# Try it:
Output range, inclusive: from the line containing "champs verdoyants de" to the line containing "fraîcheur de l’accord de thé de pamplemousse.". Restate those lines from the data below word for word and only those.

═══

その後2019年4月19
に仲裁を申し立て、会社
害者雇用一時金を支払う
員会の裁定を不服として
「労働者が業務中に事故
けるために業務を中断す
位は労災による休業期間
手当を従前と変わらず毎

═══

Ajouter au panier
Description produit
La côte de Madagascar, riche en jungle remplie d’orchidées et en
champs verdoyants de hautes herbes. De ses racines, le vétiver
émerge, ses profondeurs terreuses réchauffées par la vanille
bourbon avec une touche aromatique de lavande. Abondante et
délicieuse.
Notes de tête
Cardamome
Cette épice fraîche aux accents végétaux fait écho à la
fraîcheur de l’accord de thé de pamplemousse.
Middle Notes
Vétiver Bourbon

═══

# Output below:
champs verdoyants de hautes herbes. De ses racines, le vétiver
émerge, ses profondeurs terreuses réchauffées par la vanille
bourbon avec une touche aromatique de lavande. Abondante et
délicieuse.
Notes de tête
Cardamome
Cette épice fraîche aux accents végétaux fait écho à la
fraîcheur de l’accord de thé de pamplemousse.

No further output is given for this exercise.